"Diogenes of Sinope, also known as Diogenes the Cynic, was a Greek philosopher, born in Sinope (modern day Turkey) about 412 BC.

He was exiled from his native city and moved to Athens, becoming a beggar who made a virtue of extreme poverty.

He is said to have lived in a large tub, rather than a house, and to have walked through the streets carrying a lamp in the daytime, claiming to be looking for an honest man.

He eventually settled in Corinth where he continued to pursue the Cynic ideal of self-sufficiency: a life which was natural and not dependent upon the luxuries of civilization.
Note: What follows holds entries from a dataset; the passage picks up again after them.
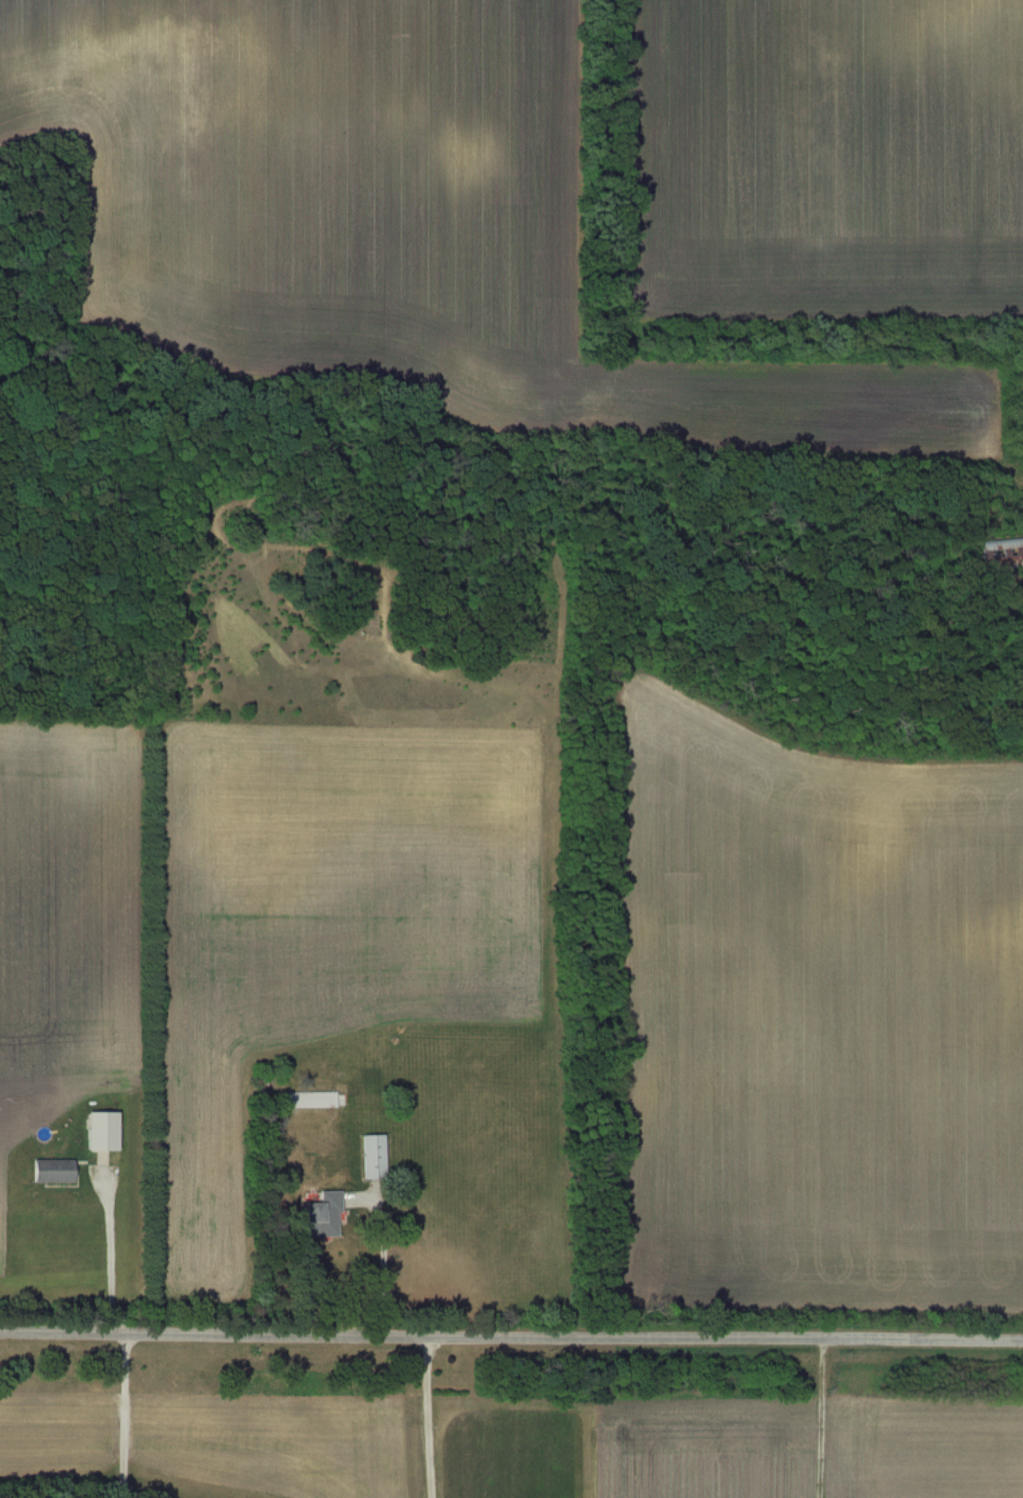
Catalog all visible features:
building: (1001, 546)
building: (312, 1098)
building: (49, 1169)
building: (323, 1214)
road: (511, 1332)
road: (810, 1416)

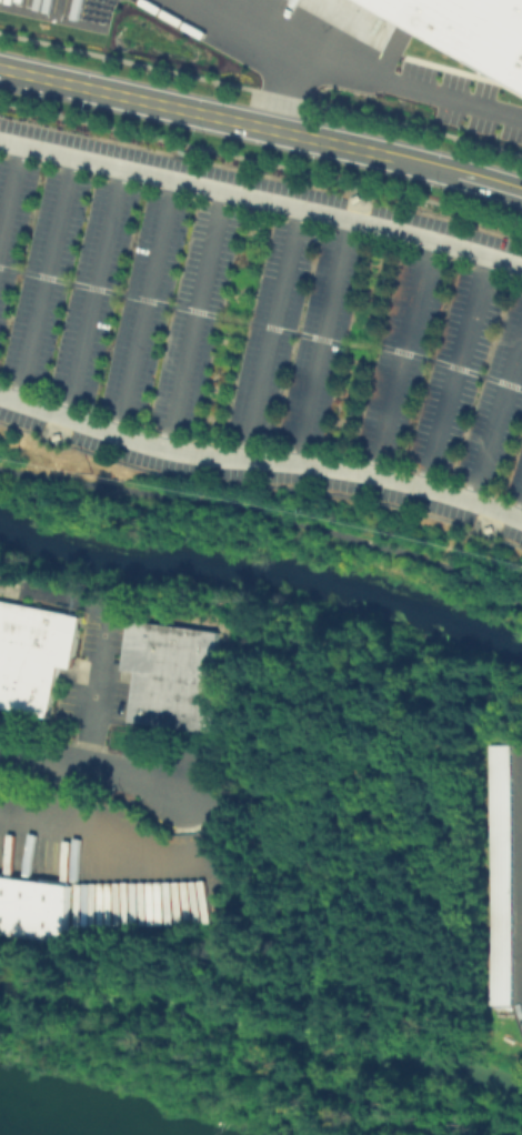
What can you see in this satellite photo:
building: (468, 30)
road: (365, 73)
road: (282, 83)
road: (261, 128)
road: (10, 193)
building: (353, 197)
road: (262, 199)
road: (45, 278)
road: (93, 292)
road: (144, 307)
road: (196, 319)
parking lot: (258, 329)
road: (272, 332)
road: (323, 340)
road: (402, 355)
road: (455, 370)
road: (495, 422)
building: (56, 434)
road: (260, 458)
road: (519, 511)
road: (266, 514)
building: (490, 530)
building: (34, 655)
building: (175, 670)
road: (101, 702)
road: (113, 772)
road: (66, 797)
building: (497, 874)
building: (30, 907)

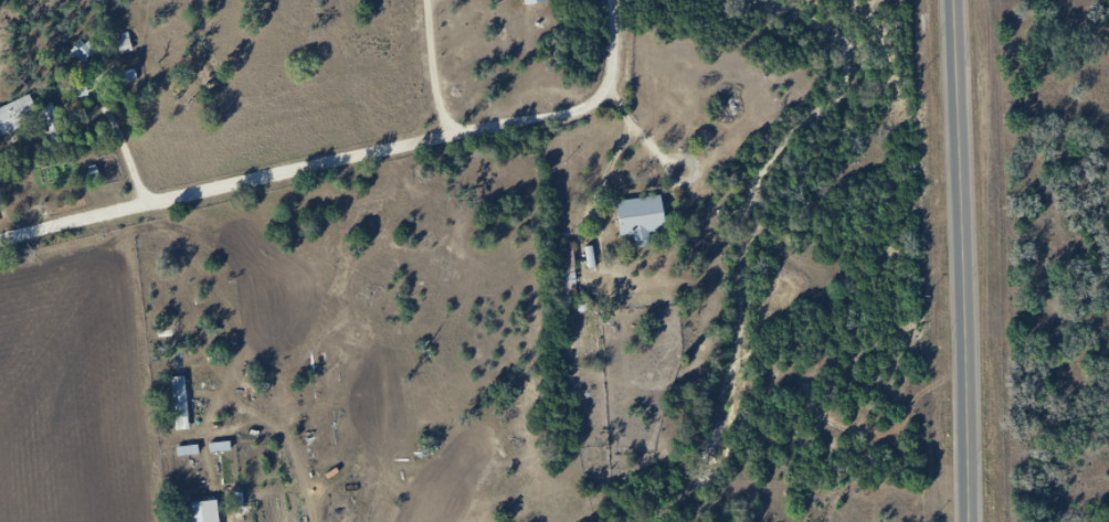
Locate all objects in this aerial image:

Believing that virtue was better revealed in action and not theory, his life was a relentless campaign to debunk the social values and institutions of what he saw as a corrupt society." (From Wikipedia)

389px-Waterhouse-Diogenes

DIOGENES
J.W. Waterhouse 1905

In Diogenes we again see the force of the aesthetic ideal on Waterhouse.

Diogenes, an ancient ascetic philosopher dressed in dull rags, contrasts heavily with the richly decorated, colorful, frivolous looking young ladies on the steps.

Yet, amidst the accurate classical architecture and symbolically
constructed costumes, Waterhouse places strangely Japanese parasols.

Indeed, it appears as though Waterhouse may have chosen this round sun shade to echo and contrast with the circular tub in which Diogenes sits.